Here’s a little dialogue of some of our extended conversation from that point on: Me: How do you normally log in?

Tomsue: I click on my email link and then put in my password and log in.

Me: Ok, click on the email link and log in then..

Tomsue: I did… nothing happens.

Me: Yikes… Ok I want to use a tool to take a look at your computer so I can better assist you. Can you type into your URL window…. www.gotomeeting.com ?

Tomsue: I normally go to yahoo and then type in the website. Should I do that?

Me: Sure. But make sure you click on the right link. We don’t want to click on a bad website…pretending to be the gotomeeting

Tomsue: Ok I see all these sites. Should I click on the official on? Me: Me yes… (silently to myself “this is going to be a long day”)

Tomsue: Ok, I am there. What now? Me: There’s a button on the top right that says “Join a meeting”. Please click it so I can see your computer.

Tomsue: I clicked but nothing happened (silently to myself “this is becoming a recurring theme here

Me: Ok. Don’t worry. Let’s try a different system. Type in www.join.me ….

Tomsue: Ok I have it but it’s asking me to download something which I did but nothing happens after that… This went on for about 47 minutes. All the while, I kept sensing my frustration rising.

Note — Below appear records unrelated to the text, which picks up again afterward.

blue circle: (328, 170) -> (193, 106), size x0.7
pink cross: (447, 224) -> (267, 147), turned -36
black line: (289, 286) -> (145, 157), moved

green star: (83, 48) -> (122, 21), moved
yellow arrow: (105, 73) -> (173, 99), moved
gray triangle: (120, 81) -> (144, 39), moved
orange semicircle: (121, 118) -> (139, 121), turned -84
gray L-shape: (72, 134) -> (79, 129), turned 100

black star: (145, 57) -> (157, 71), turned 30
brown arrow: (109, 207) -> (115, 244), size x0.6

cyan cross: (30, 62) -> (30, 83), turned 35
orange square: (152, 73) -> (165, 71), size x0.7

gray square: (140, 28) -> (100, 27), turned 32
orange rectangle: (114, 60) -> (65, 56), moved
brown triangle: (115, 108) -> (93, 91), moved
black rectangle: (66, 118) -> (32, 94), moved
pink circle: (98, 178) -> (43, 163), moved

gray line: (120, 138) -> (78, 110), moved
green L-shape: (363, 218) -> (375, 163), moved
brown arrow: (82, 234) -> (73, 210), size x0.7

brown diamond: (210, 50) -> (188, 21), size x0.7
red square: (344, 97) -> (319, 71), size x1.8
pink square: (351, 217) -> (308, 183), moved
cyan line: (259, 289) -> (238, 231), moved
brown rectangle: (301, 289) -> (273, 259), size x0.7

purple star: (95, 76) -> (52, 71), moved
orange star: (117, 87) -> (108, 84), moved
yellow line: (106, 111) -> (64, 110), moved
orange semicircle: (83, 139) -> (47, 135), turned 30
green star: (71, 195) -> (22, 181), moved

The funny thing is something else happened. Just when I thought I might lose my patience, I asked myself a simple question: “What can I learn from this experience?” This slight change in perspective not only prevented me from not helping this individual (who through no fault of theirs, needed to complete this training program in other to maintain their job security and who was not as computer literate as others), but also enabled me to make some notes which I use to train my staff on how to deal with similar situations in the future.

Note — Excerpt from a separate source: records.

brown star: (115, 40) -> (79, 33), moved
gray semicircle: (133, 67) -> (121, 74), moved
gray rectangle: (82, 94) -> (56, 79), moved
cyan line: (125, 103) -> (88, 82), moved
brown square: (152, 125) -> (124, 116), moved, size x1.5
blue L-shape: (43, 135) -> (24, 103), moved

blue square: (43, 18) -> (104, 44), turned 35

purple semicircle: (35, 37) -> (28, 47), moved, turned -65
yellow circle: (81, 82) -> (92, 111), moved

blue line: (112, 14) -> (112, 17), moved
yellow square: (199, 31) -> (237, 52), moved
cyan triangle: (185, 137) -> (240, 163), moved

You see, when my focus changed from “this is difficult, frustrating and no fun”, to “how can I learn from this experience”, my level of customer service, patience and even ‘fun’ went up.

I actually came up with little mental games I would play like “I bet $5 that this next screen opens in spite of all evidence to the contrary…” And when it actually happened genuinely smile to myself.

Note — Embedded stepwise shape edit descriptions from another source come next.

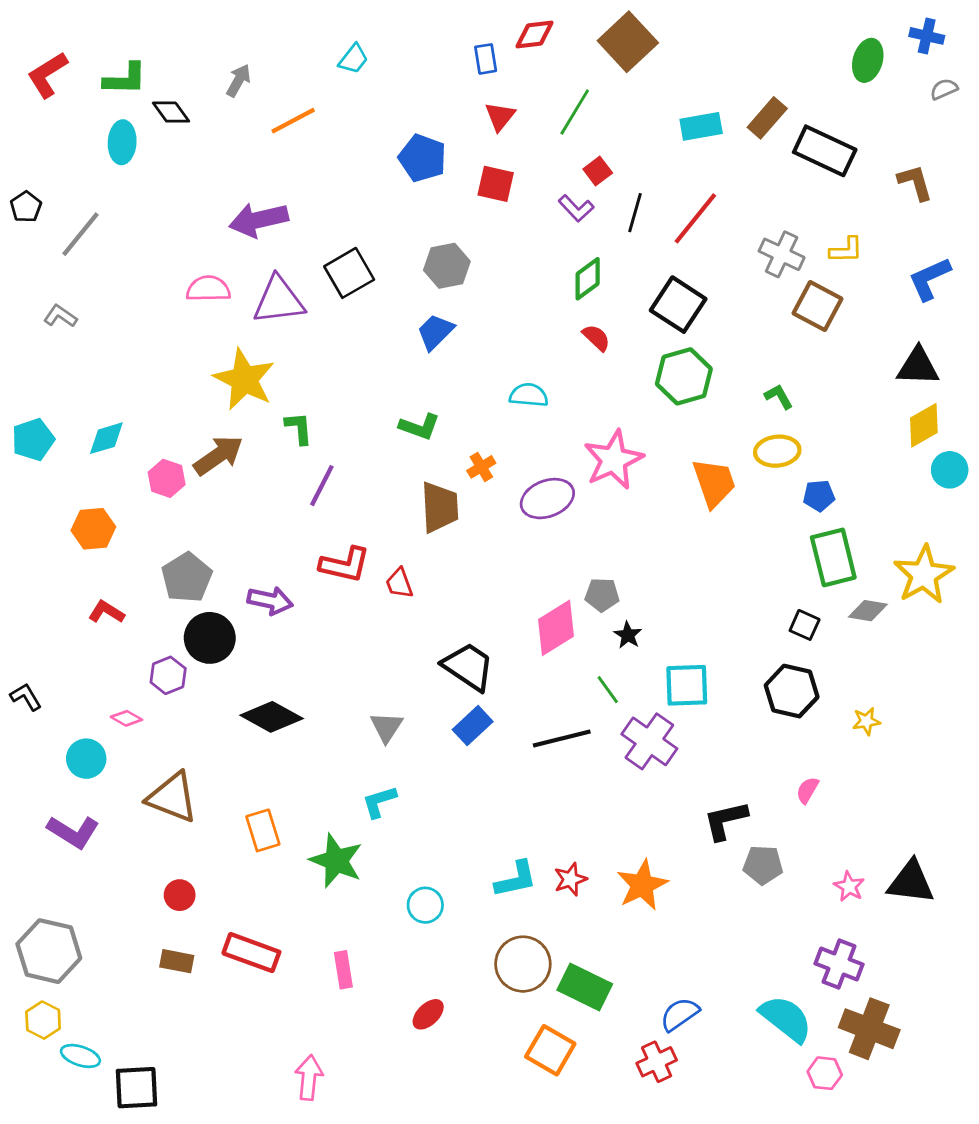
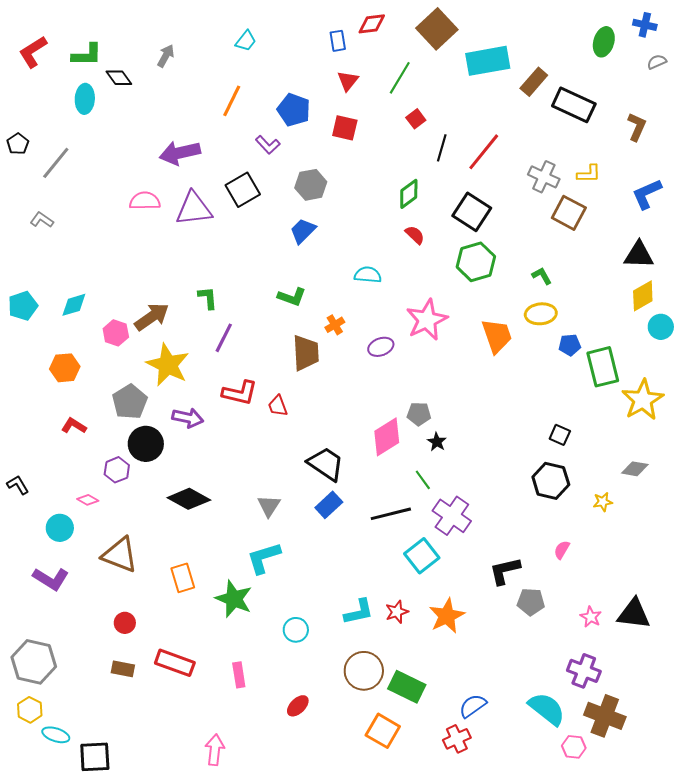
orange line: (293, 121) -> (232, 101), moved, turned -36
cyan rectangle: (701, 126) -> (488, 61), moved, size x1.5
brown L-shape: (915, 182) -> (637, 127), turned 40
purple L-shape: (576, 208) -> (268, 145), moved
yellow star: (244, 379) -> (168, 365), moved
purple ellipse: (547, 499) -> (381, 347), size x0.7
green rectangle: (833, 557) -> (603, 367), moved
gray diamond: (868, 611) -> (635, 469), moved
cyan square: (687, 685) -> (422, 556), moved, turned -36
cyan L-shape: (379, 802) -> (264, 558), size x1.4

Why do I share this story? Because according to Dr. Carol Dweck, we have two basic mindsets: Fixed or Growth. If your mindset is fixed, you see most things as a test of your intelligence and subsequent results as a measure of your entire life’s accomplishment(s). Getting a C in a test is not just ‘I failed in this one lousy test’ but rather ‘I am a failure’.  You tend not to exert yourself because well you don’t want to run out of excuses. You will rather blame failure on something rather than look inside.

On the other hand, a growth mindset, first of all, seeks to learn from every experience. You strive to extend yourself beyond your comfort zone. Failure is not permanent; merely an opportunity to learn. You seek more and more challenges because ultimately what use is it to continue to master that which you have already accomplished. So you ran 1 mile? Good for you, now run 2 miles or 3.

So you spent 1-hour reading? Why don’t you try to wake up an hour earlier and then you have 2 hours to read. You can speak English? Fantastic, now take a Spanish course or a Mandarin class. Most importantly, we have the option of changing our mindsets at any juncture. Imagine if I had adopted a fixed mindset and concluded that this customer did not have the chops to take a computer-based training course. Imagine if I had judged them as not proficient after the 10th minute?

This is a training course which has a direct impact on their job, their family and their lifestyle. Could it have resulted in some disaster, I hope not but it could have and it would have been a totally unnecessary outcome.

Next time you are in a difficult situation, think for a second…” can I learn from this experience“? You will be surprised at the results. Then, do that for all aspects of your life!

With deep gratitude,

Don Weobong, President, Telania, LLC.